I tend to tune the whole thing out, so as it happens, I learned Spike Lee won by reading about the comments about his acceptance speech. That’s kind of messed up, but here we are. This broke down in two ways: white people — He’s too political! He’s racist! (Because apparently talking about race is racist.) He’s using the platform inappropriately! And of course Cheeto flea had to tweet his illiterate nonsense. The Black people were more like: Yes! Thank you, Spike! We love you! Actually I think they said it in a cooler way, that was me white paraphrasing.

Now I was intrigued. Hmmmm. What did that fiery artist say now? He has always been outspoken about race and social justice — have you seen the pivotal scene near the end of “Do the Right Thing” where his usually non-threatening character has to decide — does he join a riot prompted by the unjust death of a Black man in his neighborhood or hold back and not destroy the pizza shop window of his white employer? As I was leaving the theater after that movie, all the black people were pumped up, and all the white people looked pale and uncomfortable. As they should. Spike has been telling us what’s what for more than 30 years now, He’s directed more than 24 movies and produced and created even more short films and documentaries. There’s even a Netflix series, based on the movie “She’s Gotta have It,” but I haven’t seen it — I’m experiencing FOMMM (fear of messing with my movie).

What does my artistic role model and inspiration have to say now in 2019, such as we are? I watched the clip, with some anticipation.

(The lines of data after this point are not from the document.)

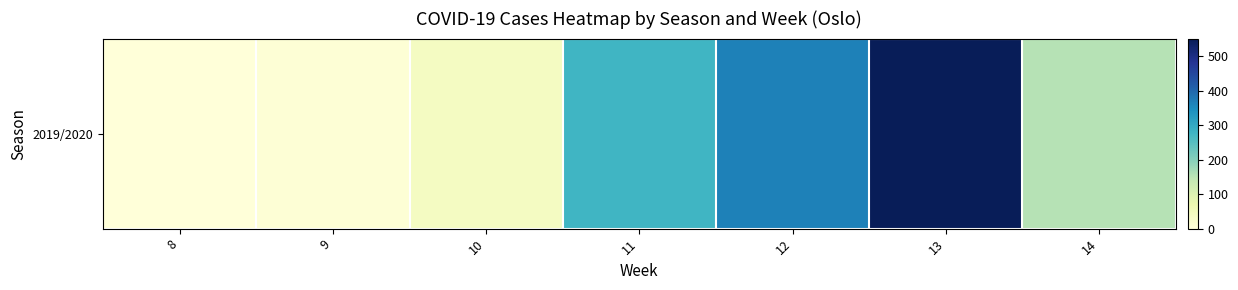

Between 8 and 11, which is larger?

11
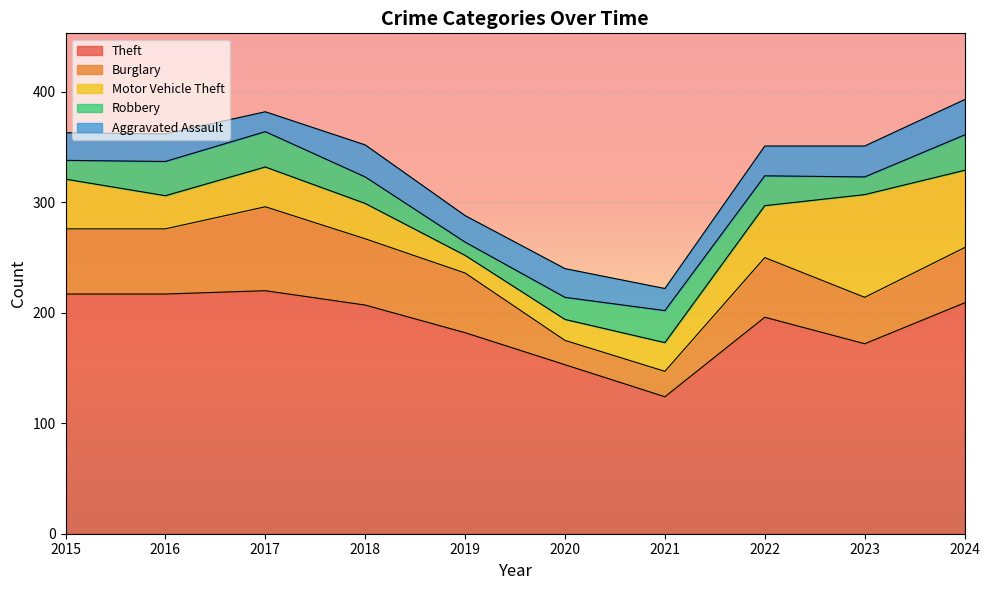

Which has a higher value, 2021 or 2020?

2020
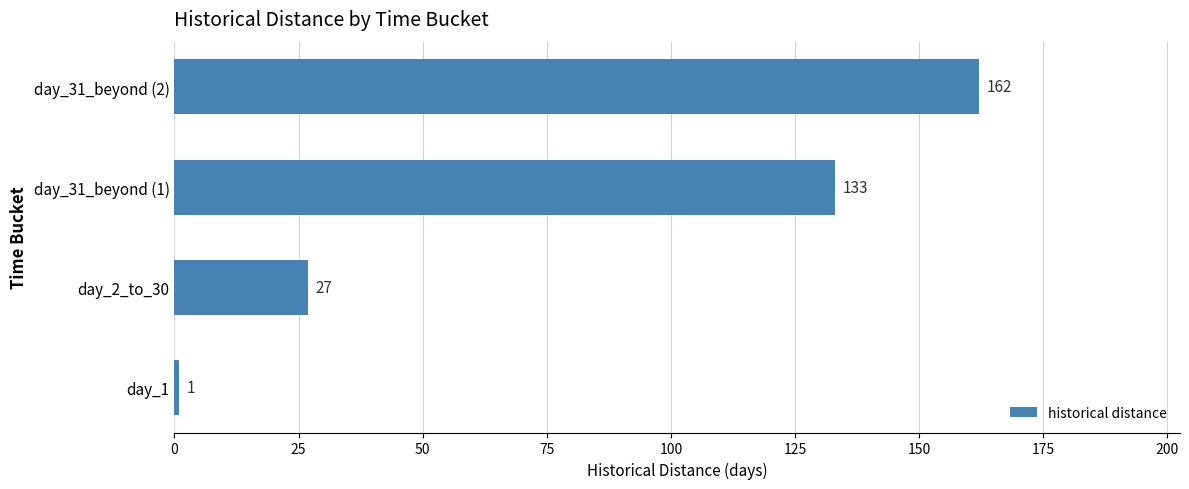

The chart shows a value of 162 at day_31_beyond (2). True or false?

True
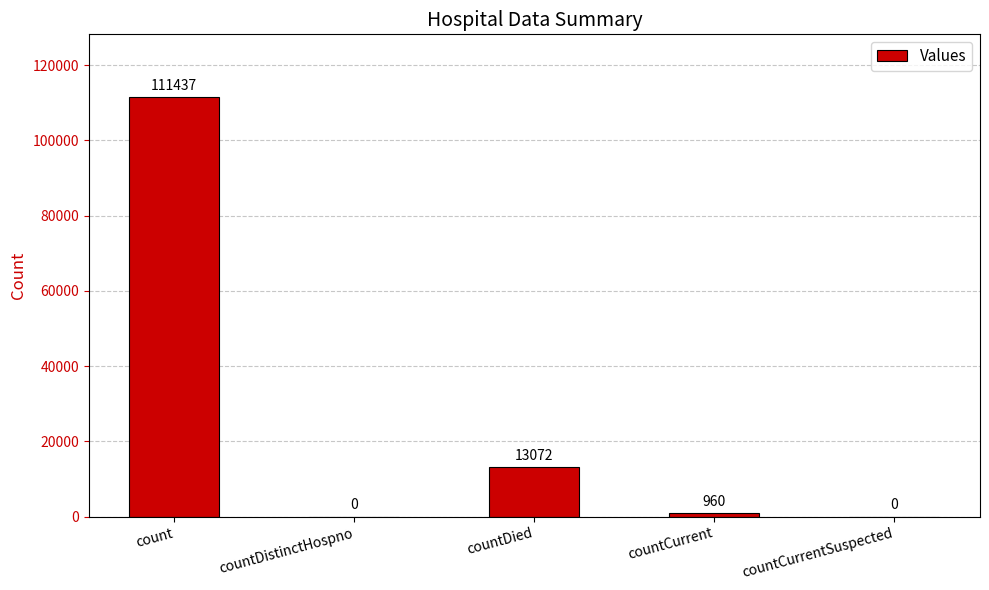

What is the greatest value displayed?

111437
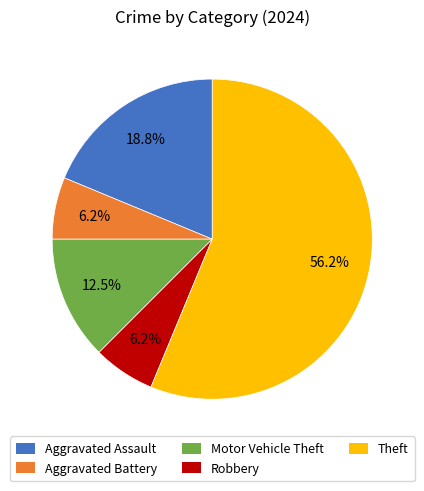

Approximately how many times larger is the value at Aggravated Battery compared to Robbery?

1.0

And there he was, a man of middle age, gripping a piece of paper, visibly shaking and doing his best to speak the Truth in his allotted time of almost 3 minutes. And what did he say that got some people’s panties in a twist? Calling on remembering the slave ancestors and the sacrifices they made. He named his grandmother, the daughter of a slave and graduate of Spelman College, and thanked her for saving her social security checks so he could go to Morehouse and NYU. She called him Spikey Poo. He called for remembering the genocide of the native people and said connecting with our ancestors would bring us wisdom and help us regain our humanity. Oh, and there was a bit about 2020 presidential election being right around the corner: “Make the moral choice between love versus hate.” Then he said “Do the Right Thing,” and he laughed, “You know I had to get that in there!”

So, yes, it was altogether shockingly … calm? Inspiring? Heartfelt with personal thanks to his grandma? Funny? Similar to what any non-Trump supporter is saying about 2020? Rooted in facts that are already established? Yes, Black people were brought here from Africa as slaves, Natives were definitely killed en masse, and there is documented hate going around.

I can totally see how shouting out to your grandmother is really just wasting people’s time with useless personal thanks. Thank your industry buds, your spouse, and move it along.

None of it matters. Spike Lee, after 5 nominations finally was recognized for the work he has been doing tirelessly, with integrity, honesty, and passion. Thanks Spike for your inspiration and for setting this white girl on a path of better understanding 30 years ago about what it means to be Black in America. And thank you for doing it with humor, music, clear-eyed Truth, and without apology. I’m going to watch your video again and get to work.